Ps: @Marlo -> Es ist sein System, darf er damit nicht machen was er will? Und darf er da nicht die cxxflags benutzen die er will? (Ja ich weiß, Freier Wille ist eine Strafe)

----------

## Marlo

 *blu3bird wrote:*   

> ... darf er da nicht die cxxflags benutzen die er will? 

 

Ohne Wenn und Aber; ja.

----------

## ConiKost

 *Marlo wrote:*   

>  *blu3bird wrote:*   ... darf er da nicht die cxxflags benutzen die er will?  
> 
> Ohne Wenn und Aber; ja.

 

Und der Grund?

----------

## STiGMaTa_ch

 *ConiKost wrote:*   

>  *Marlo wrote:*    *blu3bird wrote:*   ... darf er da nicht die cxxflags benutzen die er will?  
> 
> Ohne Wenn und Aber; ja. 
> 
> Und der Grund?

 

Du brauchst einen Grund dafür, warum du mit deinem System ohne wenn und aber machen kannst was du willst ?  :Wink: 

Lieber Gruss

STiGMaTa

----------

## ConiKost

 *STiGMaTa_ch wrote:*   

>  *ConiKost wrote:*    *Marlo wrote:*    *blu3bird wrote:*   ... darf er da nicht die cxxflags benutzen die er will?  
> 
> Ohne Wenn und Aber; ja. 
> 
> Und der Grund? 
> ...

 

Achso, so rum gemeint?
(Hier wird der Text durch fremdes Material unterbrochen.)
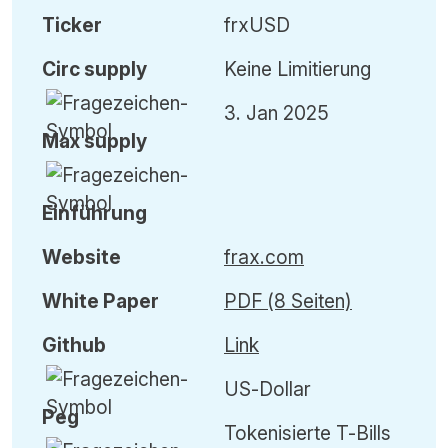
Ticker
frxUSD
Circ
supply
Keine Limitierung
3. Jan 2025
Max
supply
Einführung
Website
frax.com
White Paper
PDF (8 Seiten)
Github
Link
US-Dollar
Peg
Tokenisierte T-Bills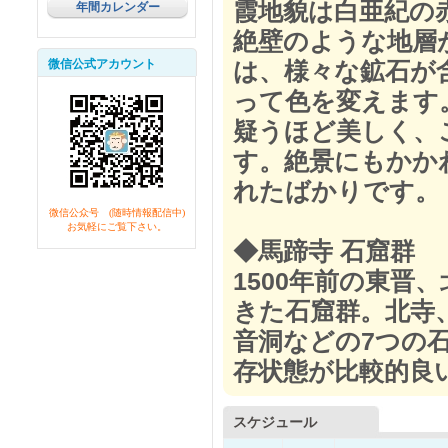
霞地貌は白亜紀の
年間カレンダー
絶壁のような地層
微信公式アカウント
は、様々な鉱石が
って色を変えます
疑うほど美しく、
す。絶景にもかか
れたばかりです。
微信公众号 (随時情報配信中)
お気軽にご覧下さい。
◆馬蹄寺 石窟群
1500年前の東晋
きた石窟群。北寺
音洞などの7つの
存状態が比較的良
スケジュール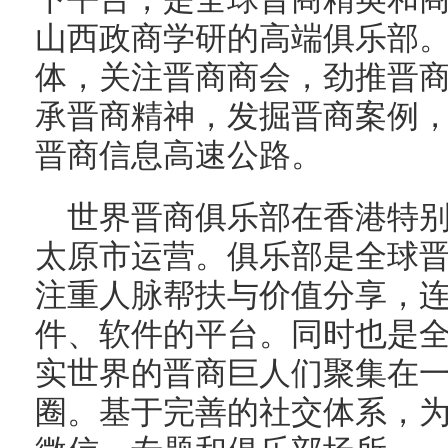
山西政商学研的高端俱乐部
体，关注晋商商会，劲推晋
承晋商精神，发掘晋商案例
晋商信息高速公路。
世界晋商俱乐部在香港特
太原市运营。俱乐部是全球
注重人脉帮扶与价值分享，
件、软件的平台。同时也是
实世界的晋商巨人们聚集在
圈。基于完善的社交体系，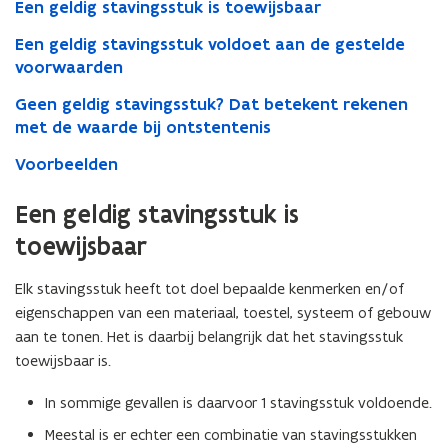
Een geldig stavingsstuk is toewijsbaar
Een geldig stavingsstuk voldoet aan de gestelde
voorwaarden
Geen geldig stavingsstuk? Dat betekent rekenen
met de waarde bij ontstentenis
Voorbeelden
Een geldig stavingsstuk is
toewijsbaar
Elk stavingsstuk heeft tot doel bepaalde kenmerken en/of
eigenschappen van een materiaal, toestel, systeem of gebouw
aan te tonen. Het is daarbij belangrijk dat het stavingsstuk
toewijsbaar is.
In sommige gevallen is daarvoor 1 stavingsstuk voldoende.
Meestal is er echter een combinatie van stavingsstukken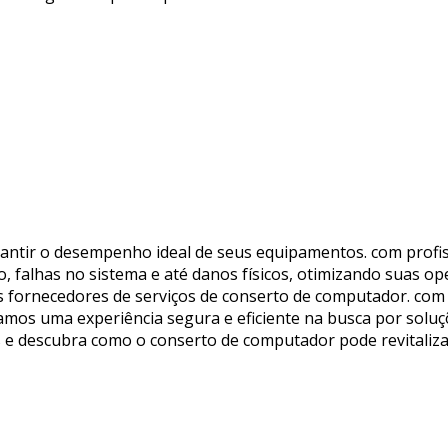
antir o desempenho ideal de seus equipamentos. com profiss
falhas no sistema e até danos físicos, otimizando suas ope
s fornecedores de serviços de conserto de computador. com 
mos uma experiência segura e eficiente na busca por solu
s e descubra como o conserto de computador pode revitaliza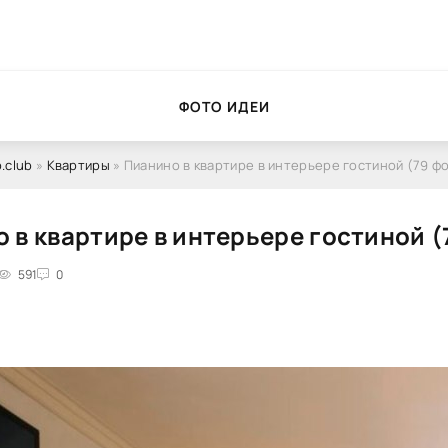
ФОТО ИДЕИ
.club
»
Квартиры
» Пианино в квартире в интерьере гостиной (79 ф
 в квартире в интерьере гостиной (
591
0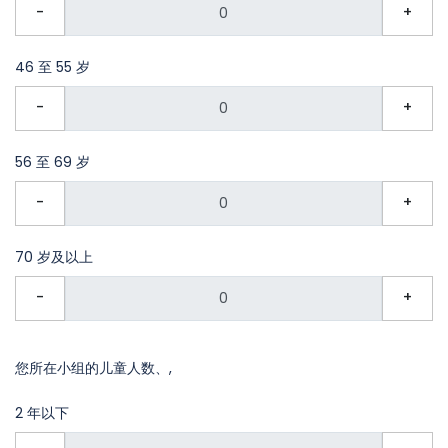
-
+
46 至 55 岁
-
+
56 至 69 岁
-
+
70 岁及以上
-
+
您所在小组的儿童人数、,
2 年以下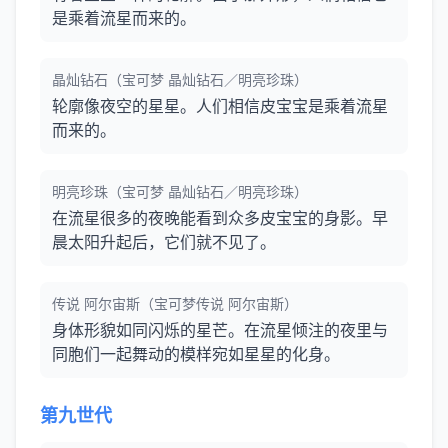
是乘着流星而来的。
晶灿钻石（宝可梦 晶灿钻石／明亮珍珠）
轮廓像夜空的星星。人们相信皮宝宝是乘着流星
而来的。
明亮珍珠（宝可梦 晶灿钻石／明亮珍珠）
在流星很多的夜晚能看到众多皮宝宝的身影。早
晨太阳升起后，它们就不见了。
传说 阿尔宙斯（宝可梦传说 阿尔宙斯）
身体形貌如同闪烁的星芒。在流星倾注的夜里与
同胞们一起舞动的模样宛如星星的化身。
第九世代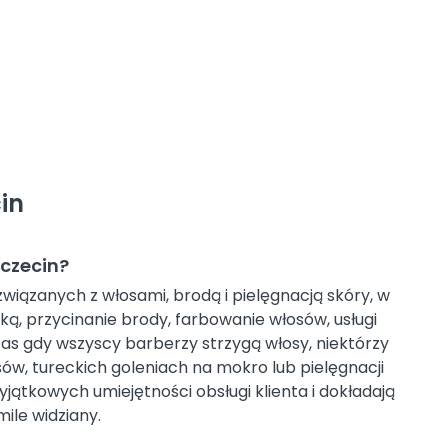
in
zczecin?
wiązanych z włosami, brodą i pielęgnacją skóry, w
ką, przycinanie brody, farbowanie włosów, usługi
as gdy wszyscy barberzy strzygą włosy, niektórzy
osów, tureckich goleniach na mokro lub pielęgnacji
jątkowych umiejętności obsługi klienta i dokładają
mile widziany.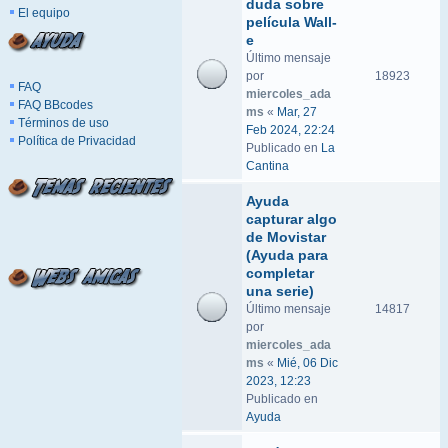
duda sobre
El equipo
película Wall-
e
Último mensaje
por
18923
FAQ
miercoles_ada
FAQ BBcodes
ms
«
Mar, 27
Términos de uso
Feb 2024, 22:24
Política de Privacidad
Publicado en
La
Cantina
Ayuda
capturar algo
de Movistar
(Ayuda para
completar
una serie)
Último mensaje
14817
por
miercoles_ada
ms
«
Mié, 06 Dic
2023, 12:23
Publicado en
Ayuda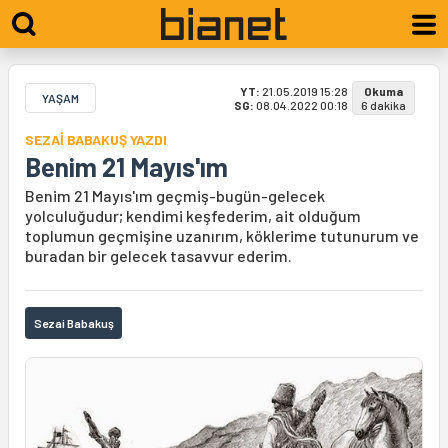
YT:
21.05.2019 15:28
Okuma
YAŞAM
SG:
08.04.2022 00:18
6 dakika
SEZAİ BABAKUŞ YAZDI
Benim 21 Mayıs'ım
Benim 21 Mayıs'ım geçmiş-bugün-gelecek
yolculuğudur; kendimi keşfederim, ait olduğum
toplumun geçmişine uzanırım, köklerime tutunurum ve
buradan bir gelecek tasavvur ederim.
Sezai Babakuş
Ich habe das wegen dem Zitat genau Umgekehrt verstanden  :Very Happy: 

----------

## STiGMaTa_ch

 *ConiKost wrote:*   

>  *STiGMaTa_ch wrote:*   Du brauchst einen Grund dafür, warum du mit deinem System ohne wenn und aber machen kannst was du willst ? 
> 
> Lieber Gruss
> 
> STiGMaTa 
> ...

 

Hmm... wenn man es so rum sieht hättest du sogar eher recht  :Wink: 

 *Quote:*   

> darf er da nicht [..] benutzen die er will?
> 
> ja (er darf da nicht [...] benutzen die er will).

 

Ergo, du darfst NICHT benutzen was du willst...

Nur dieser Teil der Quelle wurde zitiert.